I... I want to play this. Even though everything I've read about it suggests it'll drive me up the wall. I think I'm just a sucker for rubbernecking at folly. And Quantum Break really does look/sound like folly: a giant, vibrating pillar of ambition undermined by trying to cram Videogame into the gaps between its TV-troping and time-bending. John thought it a fascinating but flawed experiment, and honestly that intrigues me. I'm curious to see the walls Remedy ran into while trying to create something more than the average bear - and which holes they actually managed to knock into those walls.

8. Mafia III

Joining Civ VI on the 2K Pre-Order Boogaloo. I have absolutely no opinion about Mafia III. No anticipation but no ill will either. I am aware that it is a game that exists, and maybe it will be OK, but there is not an obvious place in my life (i.e. available free time) for it and so I imagine it will just pass me by. Number 8 on pre-orders is good-going though, so clearly I'm not representative of the norm here.

9. H1Z1: King of the Kill

Daybreak's DayZ riposte spun-off into a Battle Royale standalone project early this year, which hungrily gamed it way out of early access and into a full release a few weeks back. It's only now that it bags itself a place in the charts, thanks to the double-whammy of a sale and heightened profile from a paid tourney at Twitchcon. The third-off sale (making it £10/£13) has seven hours left on it from the time of writing, if you're curious.

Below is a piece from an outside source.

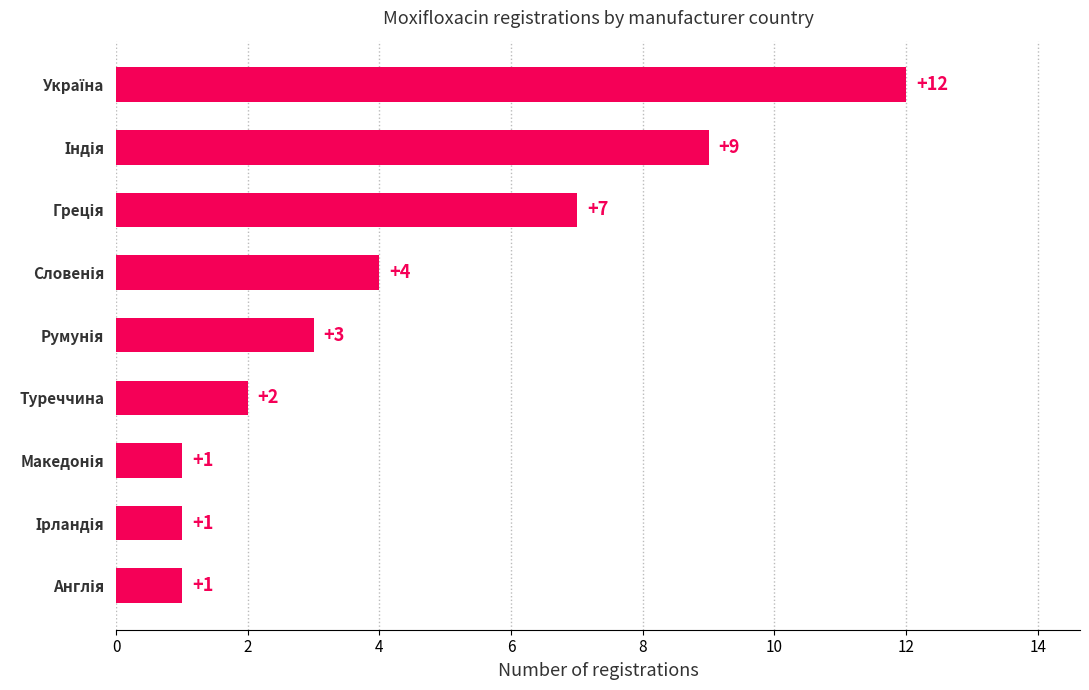

What is the maximum value shown in the chart?

12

10. Call of Duty: Black Ops III

I haven't played a new COD for a few years now, and while I've often sneered at their hoo-rah bombast from afar, truth be told I almost miss sinking into 8-10 hours of ludicrous, unreconstructed chest-beating singleplayer action every Autumn. Stockholm Syndrome perhaps. Which would be ironic, given it's COD's uber-rival Battlefield that is developed in Stockholm. Anyway, I saw CODBLOPS3 back on the Steam front pages thanks to its half price ($30) sale last week and actually ended up installing it, so that I've got some routine man-shooting set aside for a rainy day. I suspect quite a few folk who tired of the annual cycle and high release price felt similarly. Sometimes you just want stupid.

I haven't done this for a while because the charts have been so static, but just FYI, here are the games that fell out of the charts this week:

Divinity: Original Sin 2
Cossacks 3
NBA 2k17
ARK: Scorched Earth expansion pack
Cossacks 3 some kinda deluxe edition
NBA 2k17 some kinda deluxe edition

So: quite a bloodbath, by usual standards at least. We're moving into big release silly season now, so can probably expect a few more weeks of shake-up before settling into a new routine through to and beyond Christmas. Dare we dream that even GTA V and CSGO might make a brief departure?